Google can use the automated system while also cracking down on false copyright claims, using a strikes system for them too, and by not just handing the video revenue to the claim maker just because they make it. They can stash the revenue in a sort of escrow bucket until the copyright claim is actually resolved in either party's favor.


Google cannot categorically ignore copyright claims without opening themselves up to potential legal liability. If you've made a hundred bogus copyright complaints to Google and they cut off your access, and you send in another complaint, they still have to either A) shove it into a DMCA safe-harbor exception, or B) risk knowingly continuing to violate your copyright. Option B is straight up not happening when the risk is that high, not without expensive lawyers reviewing the situation.

There isn't and will never be a "strikes" system for false copyright claims.


they can deny access to content ID, and require manually submitted claims (providing a postal address and requiring hard copy notifications still meets the DMCA requirement's AFAIK)

so while they cant just ignore a claim, they can make it harder to make a claim.


The DMCA provides for a counter claim that would require Google to restore the alleged infringer's content unless the alleged owner promptly shows proof of a court filing against the alleged infringer. This is automatable, fair and allows Google to avoid litigation.
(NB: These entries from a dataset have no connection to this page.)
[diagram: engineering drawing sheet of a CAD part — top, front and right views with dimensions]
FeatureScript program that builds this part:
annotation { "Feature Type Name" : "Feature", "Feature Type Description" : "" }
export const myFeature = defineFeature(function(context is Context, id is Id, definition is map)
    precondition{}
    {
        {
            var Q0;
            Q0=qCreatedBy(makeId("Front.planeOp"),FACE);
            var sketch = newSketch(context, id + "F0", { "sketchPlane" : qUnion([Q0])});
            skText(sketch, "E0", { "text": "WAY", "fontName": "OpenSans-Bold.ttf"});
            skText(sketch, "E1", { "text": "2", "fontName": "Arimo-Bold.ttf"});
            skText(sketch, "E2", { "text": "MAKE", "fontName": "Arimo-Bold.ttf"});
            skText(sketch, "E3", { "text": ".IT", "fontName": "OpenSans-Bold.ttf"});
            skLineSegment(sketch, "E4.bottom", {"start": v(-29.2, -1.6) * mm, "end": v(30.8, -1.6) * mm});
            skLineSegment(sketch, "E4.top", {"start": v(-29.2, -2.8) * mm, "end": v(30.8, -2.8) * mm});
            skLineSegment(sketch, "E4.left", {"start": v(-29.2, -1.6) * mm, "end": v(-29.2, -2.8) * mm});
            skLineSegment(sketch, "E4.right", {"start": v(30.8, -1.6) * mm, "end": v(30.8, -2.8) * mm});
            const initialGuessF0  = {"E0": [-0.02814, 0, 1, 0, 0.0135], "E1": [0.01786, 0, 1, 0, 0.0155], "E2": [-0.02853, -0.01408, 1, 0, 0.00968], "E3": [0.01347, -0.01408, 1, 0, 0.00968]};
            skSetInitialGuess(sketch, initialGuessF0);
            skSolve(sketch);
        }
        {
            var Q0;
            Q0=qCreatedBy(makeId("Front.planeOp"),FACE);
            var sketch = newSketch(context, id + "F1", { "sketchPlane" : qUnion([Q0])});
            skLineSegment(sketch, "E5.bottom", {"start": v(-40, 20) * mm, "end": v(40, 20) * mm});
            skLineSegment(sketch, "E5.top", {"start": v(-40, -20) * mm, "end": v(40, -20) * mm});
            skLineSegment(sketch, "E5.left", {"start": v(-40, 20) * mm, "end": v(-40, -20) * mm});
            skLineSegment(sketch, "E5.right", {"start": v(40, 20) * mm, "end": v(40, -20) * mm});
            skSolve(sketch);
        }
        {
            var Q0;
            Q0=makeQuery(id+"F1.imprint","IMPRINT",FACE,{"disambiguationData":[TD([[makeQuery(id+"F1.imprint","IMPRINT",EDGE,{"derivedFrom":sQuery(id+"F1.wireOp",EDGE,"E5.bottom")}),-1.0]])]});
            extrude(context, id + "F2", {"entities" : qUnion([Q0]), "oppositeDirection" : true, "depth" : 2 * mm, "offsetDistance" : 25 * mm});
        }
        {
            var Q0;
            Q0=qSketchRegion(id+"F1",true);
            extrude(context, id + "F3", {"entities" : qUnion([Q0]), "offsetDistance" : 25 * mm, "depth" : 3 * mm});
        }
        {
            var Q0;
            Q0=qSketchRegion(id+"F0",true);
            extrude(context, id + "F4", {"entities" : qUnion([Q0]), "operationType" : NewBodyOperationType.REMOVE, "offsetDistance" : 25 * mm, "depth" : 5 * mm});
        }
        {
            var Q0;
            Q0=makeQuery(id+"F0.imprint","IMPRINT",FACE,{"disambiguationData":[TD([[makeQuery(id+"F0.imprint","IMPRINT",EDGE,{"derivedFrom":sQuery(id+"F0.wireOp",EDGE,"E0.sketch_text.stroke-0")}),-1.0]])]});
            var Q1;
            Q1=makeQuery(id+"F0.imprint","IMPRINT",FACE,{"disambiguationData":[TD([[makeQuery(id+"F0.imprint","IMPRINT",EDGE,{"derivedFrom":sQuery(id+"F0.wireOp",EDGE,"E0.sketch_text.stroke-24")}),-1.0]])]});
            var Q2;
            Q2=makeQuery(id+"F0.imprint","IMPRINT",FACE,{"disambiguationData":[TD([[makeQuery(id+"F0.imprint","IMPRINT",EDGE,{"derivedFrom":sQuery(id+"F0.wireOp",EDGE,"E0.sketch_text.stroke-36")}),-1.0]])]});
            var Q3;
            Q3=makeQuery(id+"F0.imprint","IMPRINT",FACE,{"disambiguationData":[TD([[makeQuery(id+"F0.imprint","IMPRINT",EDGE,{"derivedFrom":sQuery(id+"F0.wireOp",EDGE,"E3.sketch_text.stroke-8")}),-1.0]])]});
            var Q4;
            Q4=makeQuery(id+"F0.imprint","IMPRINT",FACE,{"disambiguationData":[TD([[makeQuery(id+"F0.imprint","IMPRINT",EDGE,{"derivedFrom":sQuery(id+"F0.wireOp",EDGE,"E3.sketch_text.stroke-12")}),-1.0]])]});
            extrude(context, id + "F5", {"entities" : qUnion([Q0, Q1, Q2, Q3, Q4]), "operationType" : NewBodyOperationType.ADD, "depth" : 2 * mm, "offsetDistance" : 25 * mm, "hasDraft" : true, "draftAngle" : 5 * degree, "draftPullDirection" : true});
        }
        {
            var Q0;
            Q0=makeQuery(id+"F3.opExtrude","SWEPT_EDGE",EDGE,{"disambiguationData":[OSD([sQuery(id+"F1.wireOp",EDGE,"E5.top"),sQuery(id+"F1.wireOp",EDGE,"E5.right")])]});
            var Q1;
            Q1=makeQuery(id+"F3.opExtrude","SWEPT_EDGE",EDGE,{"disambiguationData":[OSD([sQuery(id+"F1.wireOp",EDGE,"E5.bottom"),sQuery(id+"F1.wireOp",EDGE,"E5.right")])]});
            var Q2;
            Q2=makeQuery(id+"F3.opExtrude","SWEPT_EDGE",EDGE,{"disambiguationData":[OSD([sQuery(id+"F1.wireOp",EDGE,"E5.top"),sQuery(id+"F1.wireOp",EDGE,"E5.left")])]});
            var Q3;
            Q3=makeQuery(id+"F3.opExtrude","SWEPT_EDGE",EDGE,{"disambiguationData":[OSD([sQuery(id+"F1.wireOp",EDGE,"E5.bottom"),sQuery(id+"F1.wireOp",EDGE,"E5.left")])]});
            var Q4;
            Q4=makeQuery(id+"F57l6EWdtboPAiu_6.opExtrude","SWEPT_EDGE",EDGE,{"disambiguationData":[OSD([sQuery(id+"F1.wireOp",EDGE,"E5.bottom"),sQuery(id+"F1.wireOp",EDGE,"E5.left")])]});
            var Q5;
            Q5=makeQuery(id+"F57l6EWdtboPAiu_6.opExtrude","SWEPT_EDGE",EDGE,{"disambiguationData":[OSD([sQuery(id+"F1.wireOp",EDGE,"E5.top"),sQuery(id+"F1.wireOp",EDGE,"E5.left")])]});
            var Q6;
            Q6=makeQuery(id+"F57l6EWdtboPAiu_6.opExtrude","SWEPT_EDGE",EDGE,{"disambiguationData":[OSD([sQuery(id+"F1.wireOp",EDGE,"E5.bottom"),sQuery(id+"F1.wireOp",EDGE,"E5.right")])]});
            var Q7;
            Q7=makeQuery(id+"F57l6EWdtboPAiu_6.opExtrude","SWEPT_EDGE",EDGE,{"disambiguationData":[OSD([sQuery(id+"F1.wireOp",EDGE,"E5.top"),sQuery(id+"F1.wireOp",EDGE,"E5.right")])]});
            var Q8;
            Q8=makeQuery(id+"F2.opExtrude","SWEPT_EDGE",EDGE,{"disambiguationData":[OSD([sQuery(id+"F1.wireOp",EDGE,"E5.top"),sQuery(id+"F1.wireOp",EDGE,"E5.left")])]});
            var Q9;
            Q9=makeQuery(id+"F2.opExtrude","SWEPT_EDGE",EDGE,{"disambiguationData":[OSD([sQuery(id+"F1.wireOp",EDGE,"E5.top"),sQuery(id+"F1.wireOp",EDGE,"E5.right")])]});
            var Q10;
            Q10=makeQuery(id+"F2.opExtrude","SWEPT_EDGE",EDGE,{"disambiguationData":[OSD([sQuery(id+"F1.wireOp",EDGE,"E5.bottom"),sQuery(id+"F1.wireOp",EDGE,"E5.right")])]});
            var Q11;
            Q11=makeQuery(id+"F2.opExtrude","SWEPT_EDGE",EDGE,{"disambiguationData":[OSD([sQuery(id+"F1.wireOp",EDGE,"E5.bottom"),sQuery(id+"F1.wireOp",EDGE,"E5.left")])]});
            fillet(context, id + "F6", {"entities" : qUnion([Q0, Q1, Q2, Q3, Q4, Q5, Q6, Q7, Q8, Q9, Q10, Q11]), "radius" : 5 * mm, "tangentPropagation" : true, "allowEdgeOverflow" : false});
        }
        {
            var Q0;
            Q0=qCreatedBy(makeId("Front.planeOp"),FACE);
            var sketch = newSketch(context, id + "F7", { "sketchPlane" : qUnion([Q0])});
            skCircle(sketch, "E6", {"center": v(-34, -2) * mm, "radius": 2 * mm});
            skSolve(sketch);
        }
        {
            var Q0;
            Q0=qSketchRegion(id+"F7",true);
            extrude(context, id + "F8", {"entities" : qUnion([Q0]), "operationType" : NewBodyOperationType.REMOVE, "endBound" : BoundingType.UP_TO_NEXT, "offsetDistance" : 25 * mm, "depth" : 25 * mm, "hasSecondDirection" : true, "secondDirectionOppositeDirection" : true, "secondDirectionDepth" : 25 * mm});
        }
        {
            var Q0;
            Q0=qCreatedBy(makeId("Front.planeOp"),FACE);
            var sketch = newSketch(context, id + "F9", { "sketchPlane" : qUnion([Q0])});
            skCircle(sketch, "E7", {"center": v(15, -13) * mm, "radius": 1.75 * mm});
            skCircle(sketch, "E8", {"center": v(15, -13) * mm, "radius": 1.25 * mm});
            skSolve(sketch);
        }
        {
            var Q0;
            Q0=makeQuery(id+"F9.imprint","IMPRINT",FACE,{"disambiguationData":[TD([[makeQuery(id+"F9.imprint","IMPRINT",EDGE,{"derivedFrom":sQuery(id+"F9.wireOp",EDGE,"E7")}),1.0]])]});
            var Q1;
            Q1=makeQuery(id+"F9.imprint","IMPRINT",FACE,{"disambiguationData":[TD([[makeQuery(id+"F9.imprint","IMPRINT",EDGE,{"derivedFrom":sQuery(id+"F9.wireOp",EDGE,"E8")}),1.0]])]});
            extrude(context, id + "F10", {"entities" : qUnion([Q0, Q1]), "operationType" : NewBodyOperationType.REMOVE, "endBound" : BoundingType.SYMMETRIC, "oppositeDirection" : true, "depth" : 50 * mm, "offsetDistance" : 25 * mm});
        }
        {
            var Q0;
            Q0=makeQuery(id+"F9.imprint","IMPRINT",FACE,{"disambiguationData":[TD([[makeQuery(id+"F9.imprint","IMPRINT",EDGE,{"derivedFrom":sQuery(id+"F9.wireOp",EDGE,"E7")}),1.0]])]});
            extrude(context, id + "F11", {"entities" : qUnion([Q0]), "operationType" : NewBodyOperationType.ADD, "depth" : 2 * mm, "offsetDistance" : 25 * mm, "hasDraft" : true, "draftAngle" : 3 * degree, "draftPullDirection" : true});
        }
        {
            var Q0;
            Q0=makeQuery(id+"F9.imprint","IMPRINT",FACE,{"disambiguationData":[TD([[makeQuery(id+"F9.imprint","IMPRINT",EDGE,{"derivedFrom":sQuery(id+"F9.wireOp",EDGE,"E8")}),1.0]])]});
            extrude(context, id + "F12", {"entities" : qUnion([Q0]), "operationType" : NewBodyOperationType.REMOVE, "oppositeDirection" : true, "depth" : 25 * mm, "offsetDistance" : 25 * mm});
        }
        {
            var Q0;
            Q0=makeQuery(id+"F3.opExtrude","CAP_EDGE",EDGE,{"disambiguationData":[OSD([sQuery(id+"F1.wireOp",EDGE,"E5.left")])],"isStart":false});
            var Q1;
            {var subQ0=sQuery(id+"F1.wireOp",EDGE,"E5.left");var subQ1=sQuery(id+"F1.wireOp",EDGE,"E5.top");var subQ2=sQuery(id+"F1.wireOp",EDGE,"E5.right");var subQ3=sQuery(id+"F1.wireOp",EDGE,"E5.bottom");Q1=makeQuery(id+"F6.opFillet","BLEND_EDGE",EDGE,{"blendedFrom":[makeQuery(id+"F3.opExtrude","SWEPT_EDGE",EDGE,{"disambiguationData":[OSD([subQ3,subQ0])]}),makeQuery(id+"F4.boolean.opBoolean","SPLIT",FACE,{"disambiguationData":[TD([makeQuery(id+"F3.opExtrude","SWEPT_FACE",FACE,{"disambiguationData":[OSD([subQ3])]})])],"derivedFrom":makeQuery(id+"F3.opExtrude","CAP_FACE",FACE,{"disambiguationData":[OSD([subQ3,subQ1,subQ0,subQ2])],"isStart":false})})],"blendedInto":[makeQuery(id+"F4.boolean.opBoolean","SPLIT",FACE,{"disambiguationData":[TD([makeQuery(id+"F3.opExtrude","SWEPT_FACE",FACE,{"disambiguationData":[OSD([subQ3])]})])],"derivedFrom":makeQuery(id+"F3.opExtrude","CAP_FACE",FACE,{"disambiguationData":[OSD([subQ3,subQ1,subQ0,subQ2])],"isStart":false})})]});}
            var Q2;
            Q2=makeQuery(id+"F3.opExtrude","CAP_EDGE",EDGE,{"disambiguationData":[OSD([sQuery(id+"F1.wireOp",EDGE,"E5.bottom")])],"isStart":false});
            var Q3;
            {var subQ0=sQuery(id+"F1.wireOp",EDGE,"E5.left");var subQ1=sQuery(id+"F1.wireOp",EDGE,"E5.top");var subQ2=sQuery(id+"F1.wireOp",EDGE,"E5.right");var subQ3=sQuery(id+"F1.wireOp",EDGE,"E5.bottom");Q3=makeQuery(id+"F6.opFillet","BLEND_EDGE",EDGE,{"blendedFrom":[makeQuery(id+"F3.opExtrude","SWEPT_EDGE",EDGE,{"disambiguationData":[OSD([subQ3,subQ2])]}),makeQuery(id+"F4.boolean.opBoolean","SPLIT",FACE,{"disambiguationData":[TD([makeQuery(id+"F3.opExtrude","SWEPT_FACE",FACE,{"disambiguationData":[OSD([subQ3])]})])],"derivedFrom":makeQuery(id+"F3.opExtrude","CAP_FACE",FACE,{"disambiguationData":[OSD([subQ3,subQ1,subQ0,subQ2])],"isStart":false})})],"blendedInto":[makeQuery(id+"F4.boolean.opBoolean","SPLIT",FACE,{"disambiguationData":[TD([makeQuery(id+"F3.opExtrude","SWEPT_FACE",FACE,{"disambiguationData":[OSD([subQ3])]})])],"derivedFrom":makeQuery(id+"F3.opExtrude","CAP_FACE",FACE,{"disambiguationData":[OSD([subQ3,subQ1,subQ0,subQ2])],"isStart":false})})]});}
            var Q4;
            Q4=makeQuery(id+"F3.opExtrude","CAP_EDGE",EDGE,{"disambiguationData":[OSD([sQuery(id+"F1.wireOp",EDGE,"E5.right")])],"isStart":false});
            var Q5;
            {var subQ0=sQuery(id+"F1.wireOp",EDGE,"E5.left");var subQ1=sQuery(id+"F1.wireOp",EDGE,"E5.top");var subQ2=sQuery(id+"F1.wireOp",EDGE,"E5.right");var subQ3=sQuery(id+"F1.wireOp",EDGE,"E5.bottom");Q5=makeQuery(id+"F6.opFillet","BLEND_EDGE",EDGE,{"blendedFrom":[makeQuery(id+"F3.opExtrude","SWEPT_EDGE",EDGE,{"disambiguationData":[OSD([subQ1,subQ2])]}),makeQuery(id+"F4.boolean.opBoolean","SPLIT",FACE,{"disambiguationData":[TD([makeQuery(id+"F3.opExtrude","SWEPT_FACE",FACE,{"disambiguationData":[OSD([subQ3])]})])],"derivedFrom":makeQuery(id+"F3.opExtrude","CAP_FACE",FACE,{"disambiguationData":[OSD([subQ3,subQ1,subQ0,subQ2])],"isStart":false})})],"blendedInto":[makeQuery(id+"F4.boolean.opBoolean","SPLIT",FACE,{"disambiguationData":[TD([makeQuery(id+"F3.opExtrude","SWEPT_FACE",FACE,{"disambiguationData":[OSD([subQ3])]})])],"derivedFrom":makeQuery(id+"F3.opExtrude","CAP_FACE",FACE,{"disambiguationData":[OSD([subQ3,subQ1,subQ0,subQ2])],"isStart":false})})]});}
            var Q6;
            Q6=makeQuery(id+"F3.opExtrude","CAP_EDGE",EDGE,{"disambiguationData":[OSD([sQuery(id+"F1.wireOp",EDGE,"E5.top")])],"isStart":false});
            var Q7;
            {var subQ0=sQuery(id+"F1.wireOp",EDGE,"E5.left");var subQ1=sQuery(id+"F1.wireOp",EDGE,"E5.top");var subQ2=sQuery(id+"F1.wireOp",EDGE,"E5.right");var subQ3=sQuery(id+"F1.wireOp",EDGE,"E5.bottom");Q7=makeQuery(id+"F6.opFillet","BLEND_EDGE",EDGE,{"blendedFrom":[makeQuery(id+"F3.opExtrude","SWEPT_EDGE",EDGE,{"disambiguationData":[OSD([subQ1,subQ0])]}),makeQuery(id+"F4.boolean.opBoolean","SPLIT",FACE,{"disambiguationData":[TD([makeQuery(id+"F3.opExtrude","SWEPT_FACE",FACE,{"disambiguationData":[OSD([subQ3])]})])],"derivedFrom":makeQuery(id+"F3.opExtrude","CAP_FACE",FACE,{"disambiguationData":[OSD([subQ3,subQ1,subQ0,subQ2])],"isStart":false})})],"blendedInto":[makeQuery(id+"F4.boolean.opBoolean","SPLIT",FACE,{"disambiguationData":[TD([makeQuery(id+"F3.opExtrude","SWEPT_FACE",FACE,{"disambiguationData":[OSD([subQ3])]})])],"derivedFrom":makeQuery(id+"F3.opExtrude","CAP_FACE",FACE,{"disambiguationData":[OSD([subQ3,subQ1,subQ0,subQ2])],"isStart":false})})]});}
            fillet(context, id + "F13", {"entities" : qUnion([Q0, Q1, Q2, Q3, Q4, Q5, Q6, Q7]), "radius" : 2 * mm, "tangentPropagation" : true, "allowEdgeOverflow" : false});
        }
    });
Google needs an automated system, but not this goes far beyond what the automated system needs to do.

> large quantities of mail to Google's legal department to get handled manually. Complete non-starter,

Why is it an acceptable excuse for trillion-dollar-companies that compliance and manual oversight would incur costs? Like, it costs Ford tens of thousands to make each truck. Why shouldn't Google have to hire some people to oversee their program?